Installation Description:

The Earlier Known examines the architecture of memory and history through the forms of personal narrative, pseudo-scientific appraisal, objective narrations and text fragmentation.

The objects recorded on video occupy the space both physically (as images presented on monitors embedded in pedestals) and psychically (as the viewer recognizes and identifies the objects through video representations of real things). The transient videotaped images of objects, figures and text, with the passage of recorded voices and electronic music, thus occupy a space simultaneously in the physical present (the room in which the viewer stands, watches, and listens) and in memory (i.e., the images and sounds, which are the artists' electronically recorded memories, and which become the viewers' memories as they pass in time).

The monitor in the left pedestal displays images of various objects, precious and mundane. On the soundtrack of this tape, narrators read abstract stories in various languages (English, German, Spanish, and Chinese) which highlight the role objects play in defining self and personality. These narratives are read in a halting, hesitant manner, translated at sight as if from ancient inscriptions. These stories address the construction of memory, meaning and the configuration of personal identity based on associations with objects.

The monitor in the right pedestal displays more objects (some of which are the same objects as shown in the left pedestal). These images are shot with different backdrops, from different angles and points of view. On an English-only soundtrack, a narrator guides the viewer through a conceptual space, a fictive archaeological ruin, which eventually evolves into a description of the room the in which the viewer stands. This twelve-minute looped narration is very loosely based on descriptions of actual ruins that are located in the countries whose native languages are heard relating the personal narratives on the monitor in the left pedestal. These descriptions fluctuate almost imperceptibly between what seems to be the scientifically objective and the utterly fantastic.

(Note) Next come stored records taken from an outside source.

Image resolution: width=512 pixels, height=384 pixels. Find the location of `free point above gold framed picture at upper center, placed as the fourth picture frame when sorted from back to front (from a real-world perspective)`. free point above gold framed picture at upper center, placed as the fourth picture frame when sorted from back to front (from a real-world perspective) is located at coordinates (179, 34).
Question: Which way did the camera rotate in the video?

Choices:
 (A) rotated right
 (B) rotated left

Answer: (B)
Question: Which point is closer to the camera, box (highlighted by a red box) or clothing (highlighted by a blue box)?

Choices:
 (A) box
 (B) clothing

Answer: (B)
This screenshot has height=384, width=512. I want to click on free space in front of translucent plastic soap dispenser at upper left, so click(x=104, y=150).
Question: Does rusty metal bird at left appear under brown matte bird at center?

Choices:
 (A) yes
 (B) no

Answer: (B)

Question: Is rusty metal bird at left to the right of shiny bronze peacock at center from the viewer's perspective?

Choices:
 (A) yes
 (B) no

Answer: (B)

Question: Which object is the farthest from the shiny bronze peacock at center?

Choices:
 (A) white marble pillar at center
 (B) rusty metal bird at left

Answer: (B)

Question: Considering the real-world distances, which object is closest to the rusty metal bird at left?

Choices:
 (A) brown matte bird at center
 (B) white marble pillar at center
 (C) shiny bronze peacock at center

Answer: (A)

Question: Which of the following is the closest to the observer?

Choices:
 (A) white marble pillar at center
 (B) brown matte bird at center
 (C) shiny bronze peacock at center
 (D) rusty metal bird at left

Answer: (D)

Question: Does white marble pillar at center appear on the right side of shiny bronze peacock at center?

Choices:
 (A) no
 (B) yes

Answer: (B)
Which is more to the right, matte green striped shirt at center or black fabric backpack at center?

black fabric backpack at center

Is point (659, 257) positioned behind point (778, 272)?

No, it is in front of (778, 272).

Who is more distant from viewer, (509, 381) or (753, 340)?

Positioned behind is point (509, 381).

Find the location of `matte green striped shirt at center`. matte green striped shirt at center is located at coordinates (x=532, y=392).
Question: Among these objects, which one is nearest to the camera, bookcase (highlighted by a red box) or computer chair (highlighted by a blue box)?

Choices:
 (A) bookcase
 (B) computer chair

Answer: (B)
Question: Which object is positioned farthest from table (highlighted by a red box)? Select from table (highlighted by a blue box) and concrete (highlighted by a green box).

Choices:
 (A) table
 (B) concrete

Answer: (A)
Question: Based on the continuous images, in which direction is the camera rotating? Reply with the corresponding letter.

The center monitor, facing the viewer directly, contains scrolling text of fragmented memories, all related in the present tense (e.g., "Remembering lying awake at night, watching the car lights through the Venetian blinds make traveling patterns across the walls and ceiling." "Remembering how small the room seemed after he returned many years later.") These written fragments deliberately obfuscate meaning by confusing the subject of the memories with the one who is remembering. Thus, the architectural framework encompassing memory disintegrates, coaxing the viewer into an imaginary space of infinite proportion, a psychic hall of mirrors with no certain subject present.

The projection on the far wall displays disjointed images of people, objects, and architectural details, each fading up from and fading out to black. Projected as a giant vignette with no discernable border, this element pulls the viewers through an endless corridor of evocative, associative imagery interrelating architecture, objects, and human gestures.

Throughout the piece, an electronic music track plays a continuous, brooding score, consisting of a low bass note overlaid with reverberating bells.